Prospective, open-label, uncontrolled and multicenter phase I-II study in SCLC patients with ECOG PS 0-1 who have failed one prior platinum-containing line but no more than one chemotherapy-containing line. The study will be divided into two parts: a dose-ranging phase I with escalating doses of PM01183 in combination with a fixed dose of atezolizumab, followed by a single-arm phase II part with expansion at the RD determined during the phase I.
• Voluntarily signed and dated written informed consent prior to any specific study procedure.
• Age \>18 years.
• Histologically or cytologically confirmed diagnosis of extensive or limited SCLC.
• Progression to first-line platinum-based chemotherapy. For phase II part: Progression to first- line platinum-based chemotherapy or first- line platinum- based chemotherapy and immunoterapy (anti PD1/ PDL1). A chemotherapy and/ or immunotherapy- free interval (CTFI, time from the last dose of first-line chemotherapy to the occurrence of progressive disease) ≥ 30 days.
• Eastern Cooperative Oncology Group (ECOG) performance status (PS) score ≤1.
• Measurable disease according to RECIST v.1.1. Note: irradiated lesions may qualify as target if progression has been documented.
• At least three weeks since last prior anticancer treatment (including radiotherapy) and recovery to grade ≤ 1 from any adverse event (AE) related to previous anticancer treatment (excluding sensory neuropathy, anemia, asthenia and alopecia, all grade ≤ 2) according to the National Cancer Institute Common Terminology Criteria for Adverse Events (NCI-CTCAE, v.5).

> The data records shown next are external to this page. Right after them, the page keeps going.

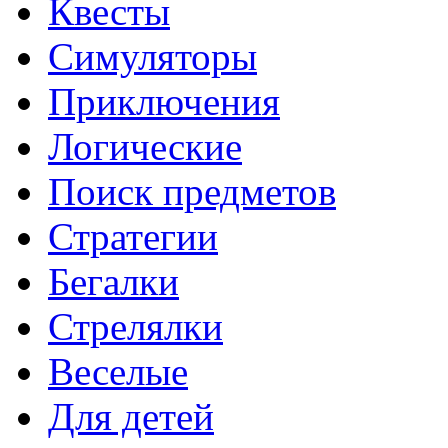
Квесты
Симуляторы
Приключения
Логические
Поиск предметов
Стратегии
Бегалки
Стрелялки
Веселые
Для детей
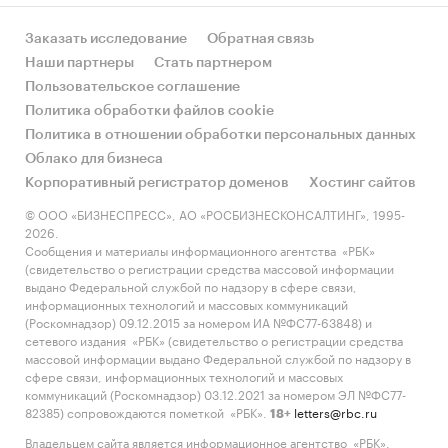
Содержащиеся в базе данных сведения
позволят Вам самостоятельно выполнить
Заказать исследование
Обратная связь
любые требующиеся запросы, которые не
Наши партнеры
Стать партнером
включены в отчет.
Пользовательское соглашение
Категории:
Политика обработки файлов cookie
Промышленность
/
Промышленное
оборудование
Политика в отношении обработки персональных данных
Россия
Облако для бизнеса
Корпоративный регистратор доменов
Хостинг сайтов
© ООО «БИЗНЕСПРЕСС», АО «РОСБИЗНЕСКОНСАЛТИНГ», 1995-
2026.
Сообщения и материалы информационного агентства «РБК»
(свидетельство о регистрации средства массовой информации
выдано Федеральной службой по надзору в сфере связи,
информационных технологий и массовых коммуникаций
(Роскомнадзор) 09.12.2015 за номером ИА №ФС77-63848) и
сетевого издания «РБК» (свидетельство о регистрации средства
массовой информации выдано Федеральной службой по надзору в
сфере связи, информационных технологий и массовых
коммуникаций (Роскомнадзор) 03.12.2021 за номером ЭЛ №ФС77-
82385) сопровождаются пометкой «РБК».
letters@rbc.ru
18+
Владельцем сайта является информационное агентство «РБК».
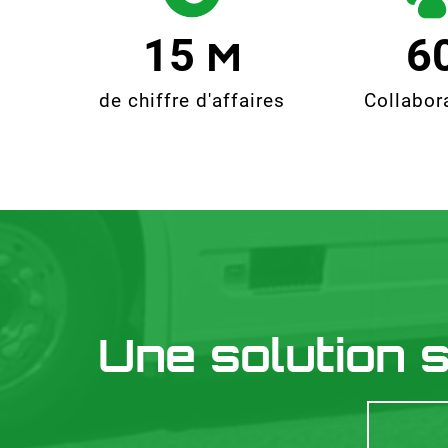
15
6
de chiffre d'affaires
Collabor
Une solution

• Adequate bone marrow, renal, hepatic, and metabolic function (assessed ≤7 days before inclusion in the study):
• Platelet count ≥100 x 109/L, hemoglobin ≥9.0 g/dL and absolute neutrophil count (ANC) ≥1.5 x 109/L.

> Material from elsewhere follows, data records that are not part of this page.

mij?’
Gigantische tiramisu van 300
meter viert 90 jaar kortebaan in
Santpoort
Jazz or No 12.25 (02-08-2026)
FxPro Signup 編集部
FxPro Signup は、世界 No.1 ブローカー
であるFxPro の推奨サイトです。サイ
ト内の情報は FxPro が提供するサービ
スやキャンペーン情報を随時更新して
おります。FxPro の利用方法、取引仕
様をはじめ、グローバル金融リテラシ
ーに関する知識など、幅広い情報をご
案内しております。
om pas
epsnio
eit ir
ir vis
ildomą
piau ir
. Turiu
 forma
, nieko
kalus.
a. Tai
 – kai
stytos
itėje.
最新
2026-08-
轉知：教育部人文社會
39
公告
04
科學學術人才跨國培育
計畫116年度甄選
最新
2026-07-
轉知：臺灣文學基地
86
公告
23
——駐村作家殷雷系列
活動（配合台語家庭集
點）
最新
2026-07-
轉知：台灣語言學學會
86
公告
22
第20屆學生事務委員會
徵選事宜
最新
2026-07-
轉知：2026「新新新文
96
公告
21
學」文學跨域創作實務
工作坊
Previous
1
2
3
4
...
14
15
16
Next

• Aspartate aminotransferase (AST) and alanine aminotransferase (ALT) ≤3.0 x the upper limit of normal (ULN), independently of the presence of liver metastases.

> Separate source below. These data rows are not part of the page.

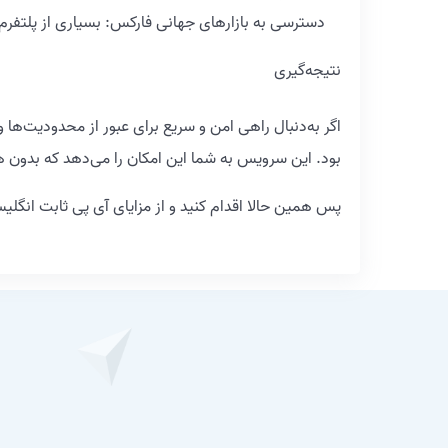
دسترسی به بازارهای جهانی فارکس: بسیاری از پلتفرم‌های 
نتیجه‌گیری
اگر به‌دنبال راهی امن و سریع برای عبور از محدودیت‌ها
بود. این سرویس به شما این امکان را می‌دهد که بدون هیچ‌گ
پس همین حالا اقدام کنید و از مزایای آی پی ثابت انگلی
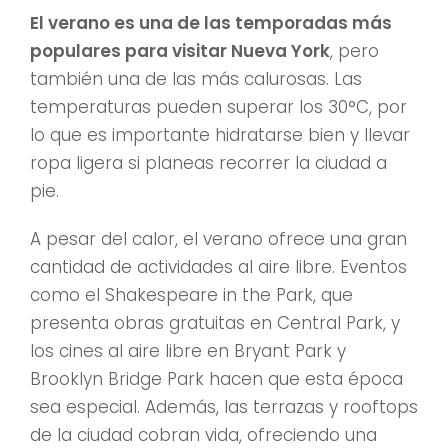
El verano es una de las temporadas más
populares para visitar Nueva York
, pero
también una de las más calurosas. Las
temperaturas pueden superar los 30°C, por
lo que es importante hidratarse bien y llevar
ropa ligera si planeas recorrer la ciudad a
pie.
A pesar del calor, el verano ofrece una gran
cantidad de actividades al aire libre. Eventos
como el Shakespeare in the Park, que
presenta obras gratuitas en Central Park, y
los cines al aire libre en Bryant Park y
Brooklyn Bridge Park hacen que esta época
sea especial. Además, las terrazas y rooftops
de la ciudad cobran vida, ofreciendo una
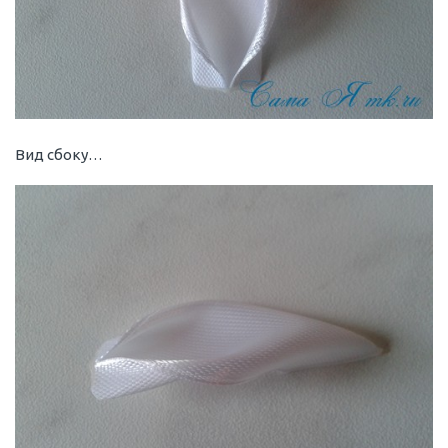
Вид сбоку…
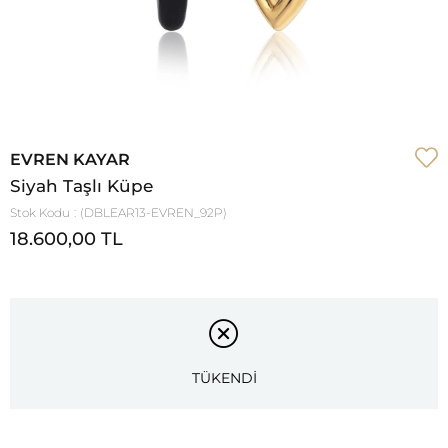
EVREN KAYAR
Siyah Taşlı Küpe
Stok Kodu
(DBLEAR13-EVREN_92P)
18.600,00 TL
TÜKENDİ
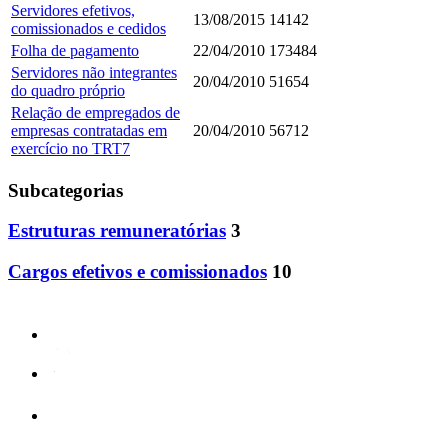
Servidores efetivos,
13/08/2015
14142
comissionados e cedidos
Folha de pagamento
22/04/2010
173484
Servidores não integrantes
20/04/2010
51654
do quadro próprio
Relação de empregados de
empresas contratadas em
20/04/2010
56712
exercício no TRT7
Subcategorias
Estruturas remuneratórias
3
Cargos efetivos e comissionados
10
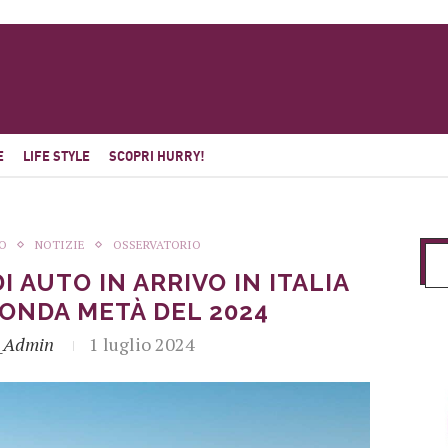
E
LIFE STYLE
SCOPRI HURRY!
O
NOTIZIE
OSSERVATORIO
I AUTO IN ARRIVO IN ITALIA
ONDA METÀ DEL 2024
_Admin
1 luglio 2024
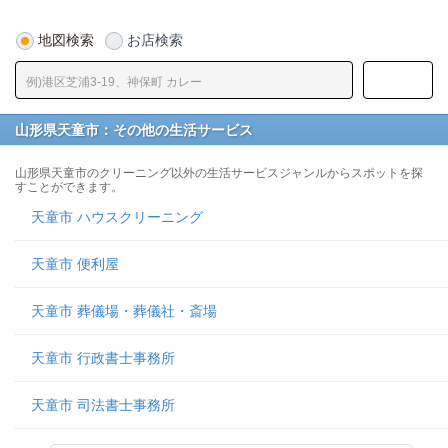
地図検索
お店検索
山形県天童市：その他の生活サービス
山形県天童市のクリーニング以外の生活サービスジャンルからスポットを探
すことができます。
天童市 ハウスクリーニング
天童市 便利屋
天童市 葬儀場・葬儀社・斎場
天童市 行政書士事務所
天童市 司法書士事務所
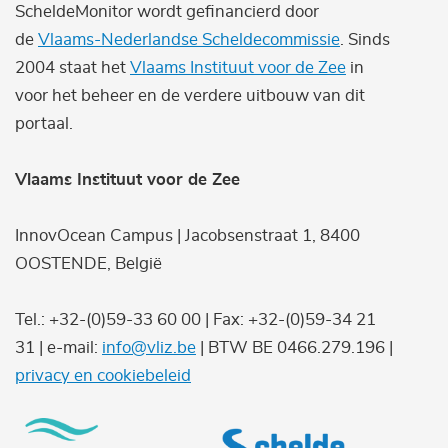
ScheldeMonitor wordt gefinancierd door
de
Vlaams-Nederlandse Scheldecommissie
. Sinds
2004 staat het
Vlaams Instituut voor de Zee
in
voor het beheer en de verdere uitbouw van dit
portaal.
Vlaams Instituut voor de Zee
InnovOcean Campus | Jacobsenstraat 1, 8400
OOSTENDE, België
Tel.: +32-(0)59-33 60 00 | Fax: +32-(0)59-34 21
31 | e-mail:
info@vliz.be
| BTW BE 0466.279.196 |
privacy en cookiebeleid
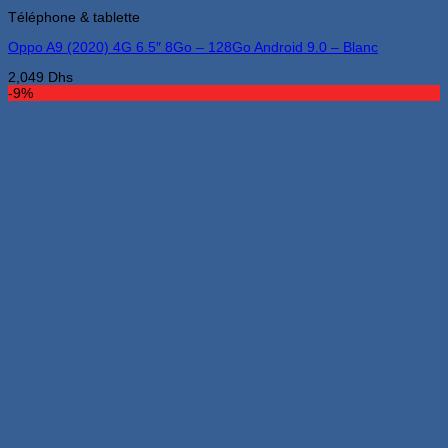
Téléphone & tablette
Oppo A9 (2020) 4G 6.5″ 8Go – 128Go Android 9.0 – Blanc
2,049
Dhs
-9%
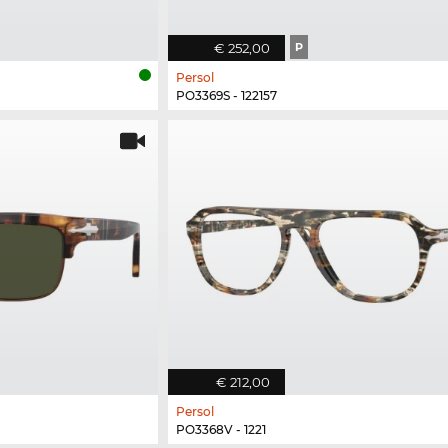
€ 252,00
P
Persol
PO3369S - 122157
€ 212,00
Persol
PO3368V - 1221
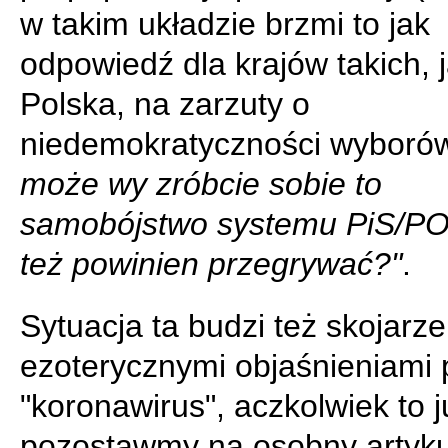
w takim układzie brzmi to jak
odpowiedź dla krajów takich, 
Polska, na zarzuty o
niedemokratyczności wyboró
może wy zróbcie sobie to
samobójstwo systemu PiS/PO,
też powinien przegrywać?"
.
Sytuacja ta budzi też skojarze
ezoterycznymi objaśnieniami 
"koronawirus", aczkolwiek to j
pozostawmy na osobny artyku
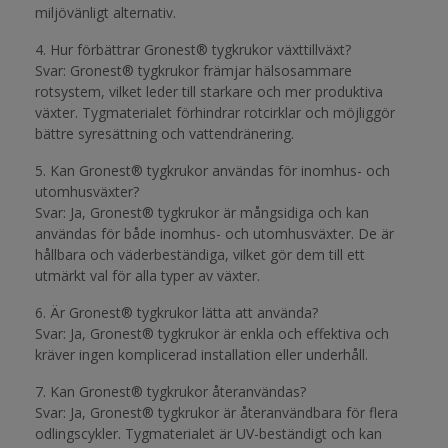
miljövänligt alternativ.
4. Hur förbättrar Gronest® tygkrukor växttillväxt?
Svar: Gronest® tygkrukor främjar hälsosammare
rotsystem, vilket leder till starkare och mer produktiva
växter. Tygmaterialet förhindrar rotcirklar och möjliggör
bättre syresättning och vattendränering.
5. Kan Gronest® tygkrukor användas för inomhus- och
utomhusväxter?
Svar: Ja, Gronest® tygkrukor är mångsidiga och kan
användas för både inomhus- och utomhusväxter. De är
hållbara och väderbeständiga, vilket gör dem till ett
utmärkt val för alla typer av växter.
6. Är Gronest® tygkrukor lätta att använda?
Svar: Ja, Gronest® tygkrukor är enkla och effektiva och
kräver ingen komplicerad installation eller underhåll.
7. Kan Gronest® tygkrukor återanvändas?
Svar: Ja, Gronest® tygkrukor är återanvändbara för flera
odlingscykler. Tygmaterialet är UV-beständigt och kan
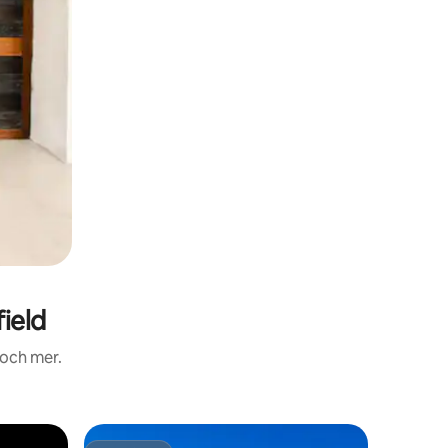
ield
 och mer.
Lägenhet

• Alkaline phosphatase (AP) ≤2.5 x ULN.
• Total bilirubin ≤1.5 x ULN or direct bilirubin ≤ULN
• International Normalized Ratio (INR) \<1.5 (except if patient is on oral anticoagulation therapy).
• Calculated creatinine clearance (CrCL) ≥30 mL/minute (using Cockcroft and Gault´s formula).
• Creatine phosphokinase (CPK) ≤2.5 x ULN.
• Albumin ≥3.0 g/dL. Albumin infusion to fulfill the inclusion criterion is forbidden.
• Thyroid stimulating hormone (TSH) within institutional normal limits. If TSH is above the ULN, then a free T4 within institutional normal limits is acceptable.
• Evidence of non-childbearing status for women of childbearing potential (WOCBP). Both women and men must agree to use a highly effective contraceptive measure during the trial, for at least five months after last atezolizumab dose, and for at least six weeks (women) or 4 months (men) after last PM01183 dose. Fertile male patients with WOCBP partners must agree to refrain from fathering a child or donating sperm during the trial and up to five months after treatment discontinuation. Acceptable methods of contraception include abstinence, intrauterine device (IUD), oral contraceptive, subdermal implant and/or double barrier.